A estratégia exposta pelo secretário da Justiça demonstra uma nítida intenção de reduzir a capacidade de reação dos opositores e de conduzir o diálogo. Da mesma maneira, há uma tentativa de desassociar a proposta de seu marco inicial, as reformas feitas por governos considerados neoliberais. Em sua defesa, Schüler destaca que os adversários do projeto poderiam ser agrupados em dois blocos. No primeiro, estariam os integrantes do sistema político tradicional, no qual cargos na máquina pública são usados como moeda de troca, e, no segundo, as entidades sindicais, interessadas no aumento do número de servidores para ampliar seu foco de poder.

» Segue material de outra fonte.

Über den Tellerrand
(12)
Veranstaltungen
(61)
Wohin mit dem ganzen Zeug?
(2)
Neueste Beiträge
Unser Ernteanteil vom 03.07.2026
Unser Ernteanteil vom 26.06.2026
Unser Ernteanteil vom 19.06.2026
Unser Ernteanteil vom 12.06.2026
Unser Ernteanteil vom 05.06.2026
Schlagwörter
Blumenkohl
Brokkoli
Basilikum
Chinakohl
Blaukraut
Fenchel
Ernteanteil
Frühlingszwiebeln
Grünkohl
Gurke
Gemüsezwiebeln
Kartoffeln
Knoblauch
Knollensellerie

O que significa a Lei das Oscips? Significa que o Estado perde o poder de gerenciamento direto de repartições públicas. Perde cargos de livre nomeação, perde poder de gerenciar aquelas pessoas, perde o poder de agir diretamente naquela comunidade. Não perde o controle sobre o serviço. Pelo contrário, ganha mais controle sobre ele. Mas perde o controle da máquina, o poder político. [...] Para os sindicatos, cada abrigo, cada hospital, cada repartição pública contratualizada (com uma Oscip) é menos um aparelho sob o controle. Por que os sindicatos querem mais servidores, mais concursos públicos, mais gente contribuindo? Isso tem um viés ideológico (SCHÜLER).

Um outro elemento da tática do governo foi manter o secretário da Justiça como figura de frente no debate, evitando o envolvimento direto da governadora no tema. A intenção era impedir que a controvérsia tomasse contornos de um conflito aberto entre oposição e situação. “Em todas as minhas entrevistas, eu disse que não era um problema de governo e oposição, mas uma política de Estado, um projeto para 30 anos, de longo prazo” (SCHÜLER).

Constata-se facilmente nos trechos da entrevista de Schüler destacados até aqui que o secretário da Justiça reproduz argumentos comuns entre os defensores da Nova Gestão Pública. Esse discurso defende a existência de uma suposta neutralidade nos processos de reforma do Estado, uma espécie de frieza técnica alheia a qualquer interesse político. A crítica a essa visão, já destacada no terceiro capítulo, alerta que a política não está subordinada à economia. Isso vai ficar mais claro nas próximas páginas deste trabalho, nas quais o elogio da técnica é colocado

em xeque diante de uma evidência constatada por meio da própria entrevista de Schüler e das outras realizadas: o governo, para aprovar o projeto de lei, foi obrigado a negociar com outros atores sociais.